Elmore Leonard’s Gold Coast is classified as a fiction crime thriller and opens on Karen Di Cilia recognizing that her husband is having an affair with a real estate woman.
Karen’s confrontation over the affair seems minimal enough, other than her act of smashing in her husband’s car with her own vehicle in front of an upscale condo. When Karen threatens to have an affair herself out of spite rather than want, Frank Di Cilia gets mad. Readers realize just how angry her words made him after he dies a few months later (of natural causes) and the conditions of his estate are explained. Frank was a retired mobster; Karen knew that going in and felt a little excited playing the part of a mobster’s wife. They were both older, he a widower and her a widow, so they moved into the relationship easily. But Karen’s disposition when the novel begins tells us that she is bored of her day-to-day life and angry that Frank can go have affairs yet expect her to stay the faithful wife in the home spending her time having to “find woman things to do” (Leonard 4). When she threatens to do as he does and “not tell [him] where [she] goes” (Leonard 5) He uses this threat to alter his last will and testament and makes it so that the $4,000,000 she stands to inherit will become untouchable to her if she has any relations with any other man. In other words, Frank sets out to control Karen’s chastity even beyond the grave. His lawyer and friend Ed Grossi attempts to honor the bizarre request by employing ex-con and former swamp dweller Roland Crowe to put the beatdown on anyone showing too much interest in Karen. Then comes Cal Maguire, a paroled ex-con from Detroit to collect a payment from Frank. All intentions start to collide in this warped but intriguing take on Rapunzel, if Rapunzel offered mobsters, murderers from the everglades, and a smaller scale SeaWorld knockoff called Neptune’s Realm.

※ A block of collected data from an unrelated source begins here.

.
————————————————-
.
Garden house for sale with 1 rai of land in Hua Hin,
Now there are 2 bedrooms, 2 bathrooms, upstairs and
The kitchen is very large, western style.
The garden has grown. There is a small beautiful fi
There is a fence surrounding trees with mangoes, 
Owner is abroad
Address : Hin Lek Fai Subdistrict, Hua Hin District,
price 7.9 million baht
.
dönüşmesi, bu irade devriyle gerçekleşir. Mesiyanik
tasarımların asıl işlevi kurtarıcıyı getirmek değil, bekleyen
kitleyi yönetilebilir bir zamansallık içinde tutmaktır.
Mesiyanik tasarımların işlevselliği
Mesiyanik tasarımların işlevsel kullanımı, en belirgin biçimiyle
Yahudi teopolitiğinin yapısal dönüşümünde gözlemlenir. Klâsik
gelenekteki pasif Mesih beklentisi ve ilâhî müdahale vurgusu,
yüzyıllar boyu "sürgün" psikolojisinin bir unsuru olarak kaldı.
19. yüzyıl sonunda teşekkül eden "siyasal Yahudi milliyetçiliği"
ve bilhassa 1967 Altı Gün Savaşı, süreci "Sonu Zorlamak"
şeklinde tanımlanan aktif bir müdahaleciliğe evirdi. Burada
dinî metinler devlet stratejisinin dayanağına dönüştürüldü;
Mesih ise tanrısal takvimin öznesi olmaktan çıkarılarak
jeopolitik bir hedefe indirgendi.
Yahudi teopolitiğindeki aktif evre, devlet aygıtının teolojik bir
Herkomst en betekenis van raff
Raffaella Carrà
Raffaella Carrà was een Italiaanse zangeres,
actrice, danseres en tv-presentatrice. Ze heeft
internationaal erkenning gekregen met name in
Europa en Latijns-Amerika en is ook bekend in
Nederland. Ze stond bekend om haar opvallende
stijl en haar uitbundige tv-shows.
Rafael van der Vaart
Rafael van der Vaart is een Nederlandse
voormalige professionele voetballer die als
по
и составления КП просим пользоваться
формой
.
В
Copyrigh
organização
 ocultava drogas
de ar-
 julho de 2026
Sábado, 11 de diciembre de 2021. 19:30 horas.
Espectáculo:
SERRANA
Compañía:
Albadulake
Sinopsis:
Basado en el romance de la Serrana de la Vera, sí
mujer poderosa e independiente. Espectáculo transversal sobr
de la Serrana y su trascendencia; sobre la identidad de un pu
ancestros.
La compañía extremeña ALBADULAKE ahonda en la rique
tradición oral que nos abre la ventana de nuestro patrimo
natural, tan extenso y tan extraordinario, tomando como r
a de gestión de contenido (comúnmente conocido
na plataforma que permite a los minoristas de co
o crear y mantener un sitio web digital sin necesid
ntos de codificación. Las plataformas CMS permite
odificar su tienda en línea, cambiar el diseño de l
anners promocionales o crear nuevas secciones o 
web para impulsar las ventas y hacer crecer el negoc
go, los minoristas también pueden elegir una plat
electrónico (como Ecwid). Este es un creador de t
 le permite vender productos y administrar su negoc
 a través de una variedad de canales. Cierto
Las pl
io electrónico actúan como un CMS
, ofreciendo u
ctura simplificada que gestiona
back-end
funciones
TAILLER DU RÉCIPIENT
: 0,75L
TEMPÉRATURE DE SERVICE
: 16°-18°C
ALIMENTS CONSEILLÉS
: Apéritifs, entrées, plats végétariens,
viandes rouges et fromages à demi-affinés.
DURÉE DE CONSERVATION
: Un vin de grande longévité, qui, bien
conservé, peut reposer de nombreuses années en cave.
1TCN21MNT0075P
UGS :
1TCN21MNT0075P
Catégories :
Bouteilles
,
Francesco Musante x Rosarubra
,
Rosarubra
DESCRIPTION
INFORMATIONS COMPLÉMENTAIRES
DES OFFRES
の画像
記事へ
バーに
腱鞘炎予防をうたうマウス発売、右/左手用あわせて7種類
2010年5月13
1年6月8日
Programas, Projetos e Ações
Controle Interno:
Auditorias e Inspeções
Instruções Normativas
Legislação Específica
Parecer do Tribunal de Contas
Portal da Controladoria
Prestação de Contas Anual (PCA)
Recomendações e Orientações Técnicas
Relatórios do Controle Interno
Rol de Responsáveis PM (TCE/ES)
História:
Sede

Overall impression: ***POTENTIAL SPOILERS***But I have tried to keep them vague.
As readers, we get to jump into the minds of several of the characters in the book but primarily, we stay with Karen and Cal. Focus shifts more towards Cal as it becomes evident that he has strong feelings for Karen and seems to want to help her. This dynamic is necessary for the end and how I interpreted Karen’s final actions and dialogue. Without giving anything specific away, I will say that I read Karen’s motive as her need to make the best life out of the reality she is dealt. For that reason, she does not come off as calculating to me. Just maybe a little conditioned by everything, by life. She is not a victim, and she is not a bully. She is “Cool Karen” (Leonard 267), as Cal himself observes with an irritated tone. There is a parallel that Cal (at first maybe subconsciously) tries to make between Karen and a time he sets dolphins free from Neptune’s Realm and then is astonished when they swiftly return right back to their holding tanks. Cal feels the dolphins are so warped they want to stay in their fake reality, and they do not want to leave. This foreshadows how he interprets Karen’s dilemma when he is angry. I do not think Karen needs anyone setting her free though. Maybe she sees nothing wrong with the reality she has forged for herself because she knows how to be the main attraction – the “porpoise” with the best tricks. But really, I think there is no better person to get Karen what she needs beyond Karen. For that angle, I really enjoyed the novel and Karen Di Cilia’s ability to combat the medieval-esque problems heaped onto her. Cal is the only one disturbed by the fake reality at Neptune’s Realm. Everyone else, including the much younger woman, Leslie, who Cal uses for casual sex before he meets Karen, finds his assessment pointless.
Karen not wanting to remain sexless as a 40-something widow is hardly a play at the beautiful, sexual woman as evil dame stereotype. What Leonard does instead, is use Karen to show us the hypocrisy in all the men around her. Even Cal wants something out of her by wanting to be with her. Her position towards the rest of them and what she does is a way to elevate the role of the woman in the genre. She is not evil, she does not need to be saved, and her play at the situation is unarguably hers. I would expect no less from a writer who gave us Karen Sisco and Jackie Burke (aka Jackie Brown).
I recommend Gold Coast. The characters are worth knowing and Leonard gives us a great study on all of them by dropping them together in an off the wall plot.
“The police officers stood there not saying anything.
What did they see? A guy chases the maid into the
swimming pool and the lady of the house gets
pissed off. The lady hadn’t yelled or had a fit. The
lady was mad, yeah, but she seemed in control of
the situation. (‘Do you really want to know?’)
Pretty cool about it” (Leonard 256)
Leonard, Elmore. Gold Coast. HarperCollins, 1980.